- **Problem**:
Word for word and without images, transcribe all of the records.
Exercise inputs section start
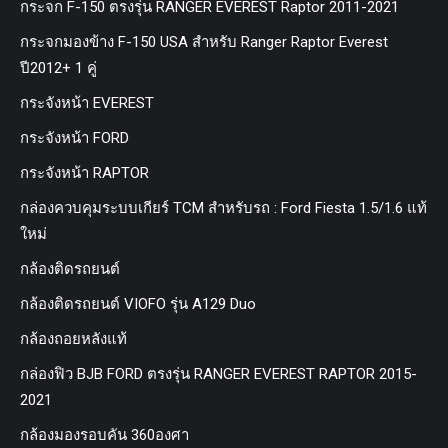
กระจก F-150 ตรงรุ่น RANGER EVEREST Raptor 2011-2021
กระจกมองข้าง F-150 USA สำหรับ Ranger Raptor Everest
ปี2012+ 1 คู่
กระจังหน้า EVEREST
กระจังหน้า FORD
กระจังหน้า RAPTOR
กล่องควบคุมระบบเกียร์ TCM สำหรับรถ : Ford Fiesta 1.5/1.6 แท้
ใหม่
กล้องติดรถยนต์
กล้องติดรถยนต์ VIOFO รุ่น A129 Duo
กล้องถอยหลังแท้
กล่องฟิว BJB FORD ตรงรุ่น RANGER EVEREST RAPTOR 2015-
2021
กล้องมองรอบคัน 360องศา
Exercise inputs section end
- **Exercise answer**:
กระจก F-150 ตรงรุ่น RANGER EVEREST Raptor 2011-2021
กระจกมองข้าง F-150 USA สำหรับ Ranger Raptor Everest
ปี2012+ 1 คู่
กระจังหน้า EVEREST
กระจังหน้า FORD
กระจังหน้า RAPTOR
กล่องควบคุมระบบเกียร์ TCM สำหรับรถ : Ford Fiesta 1.5/1.6 แท้
ใหม่
กล้องติดรถยนต์
กล้องติดรถยนต์ VIOFO รุ่น A129 Duo
กล้องถอยหลังแท้
กล่องฟิว BJB FORD ตรงรุ่น RANGER EVEREST RAPTOR 2015-
2021
กล้องมองรอบคัน 360องศา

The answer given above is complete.